Butler released Bright Black under the moniker Cherrywine in 2003 before going on to collaborate with multi-instrumentalist Tendai "Baba" Maraire as the group Shabazz Palaces, which has released five albums. Butler has also been employed by Sub Pop's A&R division and is helping the label build its repertoire of artists that are "imaginative" and "daring". Butler and Maraire later collaborated with Hussein Kalonji as Chimurenga Renaissance to release riZe vadZimu riZe in March 2014 on Brick Lane Records.

Irving, also known as Cee Knowledge, released two albums under the name Cee Knowledge & The Cosmic Funk Orchestra. Vieira, also known as Lady Mecca, released Trip The Light Fantastic in 2005. She has continued to collaborate regularly with other musicians, notably on Legacy/Sony's Billie Holiday Remixed and Reimagined album, Del tha Funkee Homosapien's Eleventh Hour, and with hip-hop supergroup eMC. Vieira joined hip-hop group Dino 5 as the voice of Tracy Triceratops.
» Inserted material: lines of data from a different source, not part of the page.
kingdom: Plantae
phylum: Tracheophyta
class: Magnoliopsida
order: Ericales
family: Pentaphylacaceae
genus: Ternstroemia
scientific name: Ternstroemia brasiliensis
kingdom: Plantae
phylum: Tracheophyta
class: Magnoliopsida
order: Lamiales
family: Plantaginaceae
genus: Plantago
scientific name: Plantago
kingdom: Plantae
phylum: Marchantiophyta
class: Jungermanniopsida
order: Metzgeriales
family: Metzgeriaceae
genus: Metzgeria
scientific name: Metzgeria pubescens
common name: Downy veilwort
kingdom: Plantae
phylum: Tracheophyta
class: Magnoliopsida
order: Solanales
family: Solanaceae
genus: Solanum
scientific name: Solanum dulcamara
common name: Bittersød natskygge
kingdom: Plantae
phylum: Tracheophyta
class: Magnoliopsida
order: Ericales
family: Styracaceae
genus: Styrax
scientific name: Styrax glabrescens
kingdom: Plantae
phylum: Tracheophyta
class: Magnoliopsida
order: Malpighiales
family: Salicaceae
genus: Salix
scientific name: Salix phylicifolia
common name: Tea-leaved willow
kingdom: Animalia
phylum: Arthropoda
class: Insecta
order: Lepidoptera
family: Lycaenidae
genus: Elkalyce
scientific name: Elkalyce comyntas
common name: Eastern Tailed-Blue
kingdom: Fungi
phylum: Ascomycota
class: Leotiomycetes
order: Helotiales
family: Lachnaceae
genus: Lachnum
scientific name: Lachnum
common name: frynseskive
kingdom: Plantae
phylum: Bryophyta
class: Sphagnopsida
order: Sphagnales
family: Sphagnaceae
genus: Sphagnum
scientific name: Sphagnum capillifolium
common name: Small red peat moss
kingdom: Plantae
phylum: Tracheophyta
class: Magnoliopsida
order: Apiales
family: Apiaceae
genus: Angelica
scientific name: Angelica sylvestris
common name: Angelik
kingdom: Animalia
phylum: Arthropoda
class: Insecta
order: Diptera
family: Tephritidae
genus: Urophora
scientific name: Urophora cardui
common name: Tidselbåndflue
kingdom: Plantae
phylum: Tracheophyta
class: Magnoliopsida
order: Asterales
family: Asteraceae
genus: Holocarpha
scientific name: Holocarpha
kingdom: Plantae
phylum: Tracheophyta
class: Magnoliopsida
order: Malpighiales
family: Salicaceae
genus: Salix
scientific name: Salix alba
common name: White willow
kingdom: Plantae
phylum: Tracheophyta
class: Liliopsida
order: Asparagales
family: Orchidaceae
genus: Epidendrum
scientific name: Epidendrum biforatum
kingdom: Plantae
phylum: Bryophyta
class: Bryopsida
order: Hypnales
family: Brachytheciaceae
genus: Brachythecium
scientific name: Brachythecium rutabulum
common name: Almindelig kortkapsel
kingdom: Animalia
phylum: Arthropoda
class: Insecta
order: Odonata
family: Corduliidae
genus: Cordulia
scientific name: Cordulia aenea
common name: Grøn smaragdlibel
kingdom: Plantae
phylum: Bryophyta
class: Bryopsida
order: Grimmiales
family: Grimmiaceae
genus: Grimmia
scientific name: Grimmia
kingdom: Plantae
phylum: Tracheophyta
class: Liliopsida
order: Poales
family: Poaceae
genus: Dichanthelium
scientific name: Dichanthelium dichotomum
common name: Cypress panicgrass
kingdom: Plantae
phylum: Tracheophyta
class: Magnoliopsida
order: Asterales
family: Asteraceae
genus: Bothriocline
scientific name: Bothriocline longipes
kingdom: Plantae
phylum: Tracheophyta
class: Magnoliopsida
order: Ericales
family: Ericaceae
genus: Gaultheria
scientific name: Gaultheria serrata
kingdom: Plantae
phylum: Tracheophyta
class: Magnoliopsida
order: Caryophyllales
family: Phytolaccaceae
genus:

Vieira later joined Brazilian hip-hop fusion group BROOKZILL! with fellow Dino 5 member Prince Paul.

== Discography ==

===Studio albums===

List of albums, with selected chart positions and certifications
| Title | Album details | Chart positions |  |  |  |  | Certifications |
| US | US R&B /HH | CAN | NZ | SWE |
| Reachin' (A New Refutation of Time and Space) | Released: February 9, 1993; Label: Pendulum/Elektra; | 15 | 5 | 40 | 22 | 50 | RIAA: Gold; |
| Blowout Comb | Released: October 18, 1994; Label: Pendulum/EMI; | 32 | 13 | — | — | — |  |
"—" denotes a recording that did not chart or was not released in that territory.

===Compilation albums===
- Beyond the Spectrum: The Creamy Spy Chronicles (2005)

===Live albums===
- Digable Planets Live (2017)

=== Singles ===

List of singles, with selected chart positions
Title: Year; Peak chart positions; Certifications; Album
US: US Dance; US R&B; US Rap; NZ; UK
"Rebirth of Slick (Cool Like Dat)": 1992; 15; 20; 6; 1; 8; 67; RIAA: Gold;; Reachin' (A New Refutation of Time and Space)
"Where I'm From": 1993; —; —; 60; 7; 42; —
"Nickel Bags": —; —; 93; 12; —; —
"9th Wonder (Blackitolism)": 1994; 80; 10; 37; 8; —; —; Blowout Comb
"Dial 7 (Axiom of Creamy Spies)": 1995; —; 45; 88; 32; —; —
"—" denotes a recording that did not chart or was not released in that territory.